What is expected: Could the lines from the line bearing "Oakland, CA 94612" to the end of the records below be copied exactly, with the pictures left out and no other lines added?

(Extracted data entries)
========

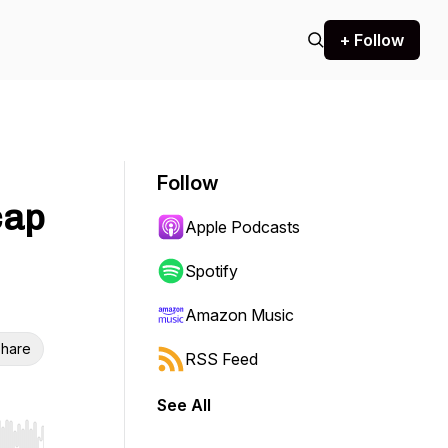
+ Follow
Follow
cap
Apple Podcasts
Spotify
Amazon Music
hare
RSS Feed
See All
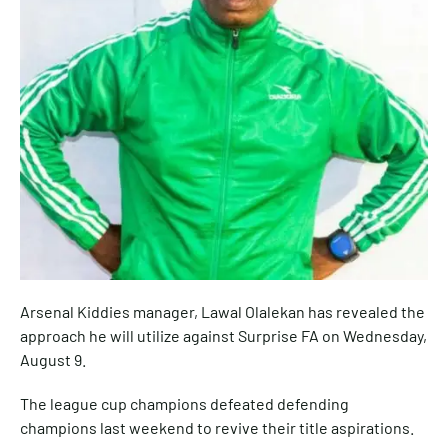
Arsenal Kiddies manager, Lawal Olalekan has revealed the
approach he will utilize against Surprise FA on Wednesday,
August 9.
The league cup champions defeated defending
champions last weekend to revive their title aspirations.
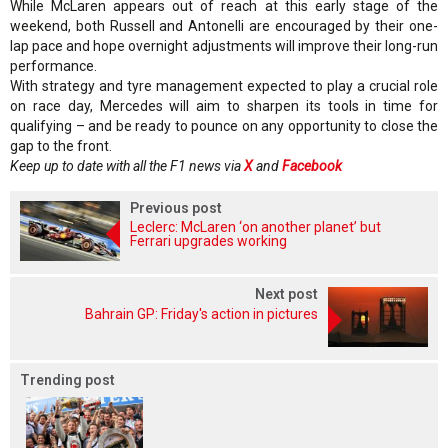
While McLaren appears out of reach at this early stage of the
weekend, both Russell and Antonelli are encouraged by their one-
lap pace and hope overnight adjustments will improve their long-run
performance.
With strategy and tyre management expected to play a crucial role
on race day, Mercedes will aim to sharpen its tools in time for
qualifying – and be ready to pounce on any opportunity to close the
gap to the front.
Keep up to date with all the F1 news via
X
and
Facebook
Previous post
Leclerc: McLaren ‘on another planet’ but
Ferrari upgrades working
Next post
Bahrain GP: Friday's action in pictures
Trending post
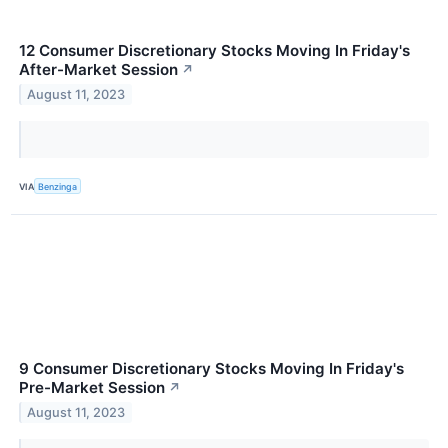
12 Consumer Discretionary Stocks Moving In Friday's
After-Market Session
↗
August 11, 2023
VIA
Benzinga
9 Consumer Discretionary Stocks Moving In Friday's
Pre-Market Session
↗
August 11, 2023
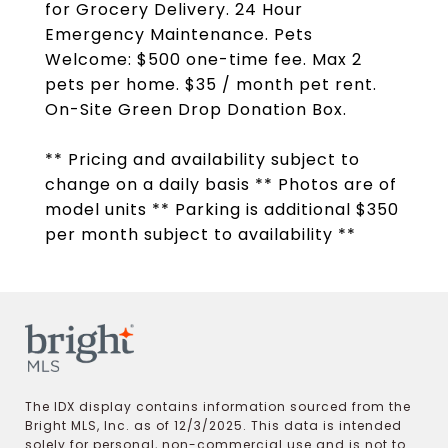
for Grocery Delivery. 24 Hour
Emergency Maintenance. Pets
Welcome: $500 one-time fee. Max 2
pets per home. $35 / month pet rent.
On-Site Green Drop Donation Box.
** Pricing and availability subject to
change on a daily basis ** Photos are of
model units ** Parking is additional $350
per month subject to availability **
The IDX display contains information sourced from the
Bright MLS, Inc. as of 12/3/2025. This data is intended
solely for personal, non-commercial use and is not to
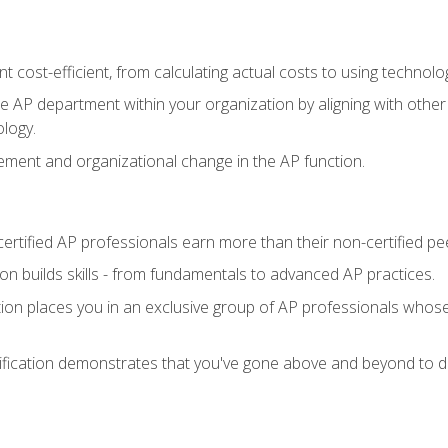
 cost-efficient, from calculating actual costs to using technol
the AP department within your organization by aligning with othe
ology.
ment and organizational change in the AP function.
ertified AP professionals earn more than their non-certified pe
ation builds skills - from fundamentals to advanced AP practices.
tion places you in an exclusive group of AP professionals whose
ification demonstrates that you've gone above and beyond to de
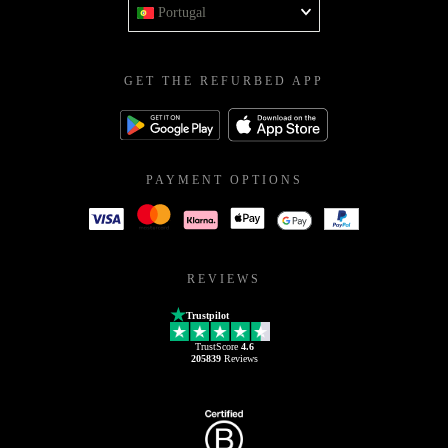
Portugal
GET THE REFURBED APP
PAYMENT OPTIONS
REVIEWS
Trustpilot
TrustScore
4.6
205839
Reviews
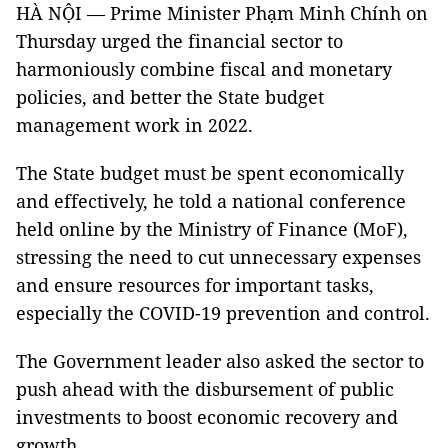
HÀ NỘI — Prime Minister Phạm Minh Chính on
Thursday urged the financial sector to
harmoniously combine fiscal and monetary
policies, and better the State budget
management work in 2022.
The State budget must be spent economically
and effectively, he told a national conference
held online by the Ministry of Finance (MoF),
stressing the need to cut unnecessary expenses
and ensure resources for important tasks,
especially the COVID-19 prevention and control.
The Government leader also asked the sector to
push ahead with the disbursement of public
investments to boost economic recovery and
growth.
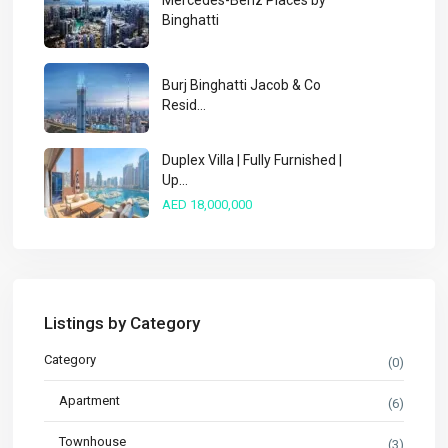
Mercedes-Benz Places by
Binghatti
Burj Binghatti Jacob & Co
Resid...
Duplex Villa | Fully Furnished |
Up...
AED 18,000,000
Listings by Category
Category
(0)
Apartment
(6)
Townhouse
(3)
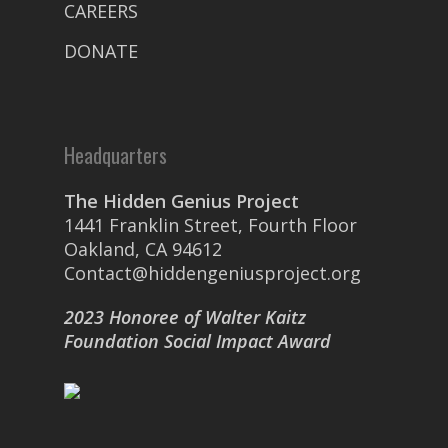
CAREERS
DONATE
Headquarters
The Hidden Genius Project
1441 Franklin Street, Fourth Floor
Oakland, CA 94612
Contact@hiddengeniusproject.org
2023 Honoree of Walter Kaitz
Foundation Social Impact Award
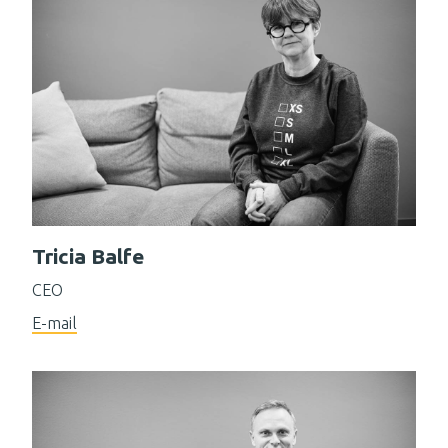
Tricia Balfe
CEO
E-mail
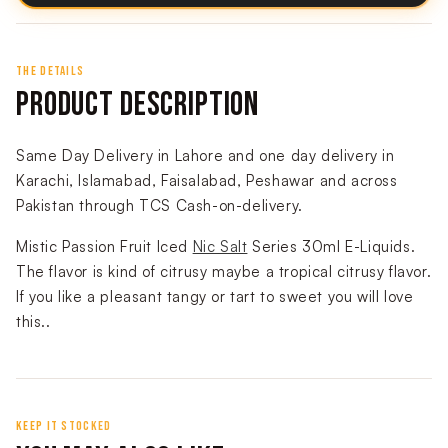
THE DETAILS
PRODUCT DESCRIPTION
Same Day Delivery in Lahore and one day delivery in
Karachi, Islamabad, Faisalabad, Peshawar and across
Pakistan through TCS Cash-on-delivery.
Mistic Passion Fruit Iced
Nic Salt
Series 30ml E-Liquids.
The flavor is kind of citrusy maybe a tropical citrusy flavor.
If you like a pleasant tangy or tart to sweet you will love
this.
.
KEEP IT STOCKED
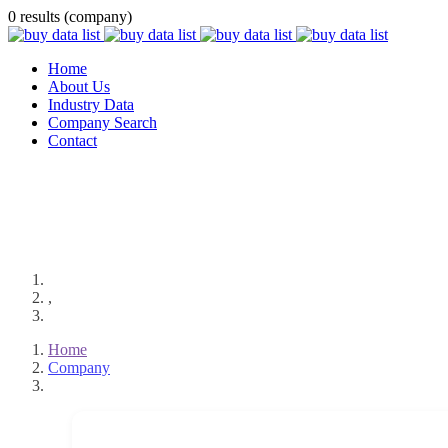
0 results (company)
Home
About Us
Industry Data
Company Search
Contact
,
Home
Company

========

Response to the task:
Oakland, CA 94612
Contact@hiddengeniusproject.org
2023 Honoree of Walter Kaitz
Foundation Social Impact Award
Tricia Balfe
CEO
E-mail
THE DETAILS
PRODUCT DESCRIPTION
Same Day Delivery in Lahore and one day delivery in
Karachi, Islamabad, Faisalabad, Peshawar and across
Pakistan through TCS Cash-on-delivery.
Mistic Passion Fruit Iced
Nic Salt
Series 30ml E-Liquids.
The flavor is kind of citrusy maybe a tropical citrusy flavor.
If you like a pleasant tangy or tart to sweet you will love
this.
.
KEEP IT STOCKED
0 results (company)
Home
About Us
Industry Data
Company Search
Contact
,
Home
Company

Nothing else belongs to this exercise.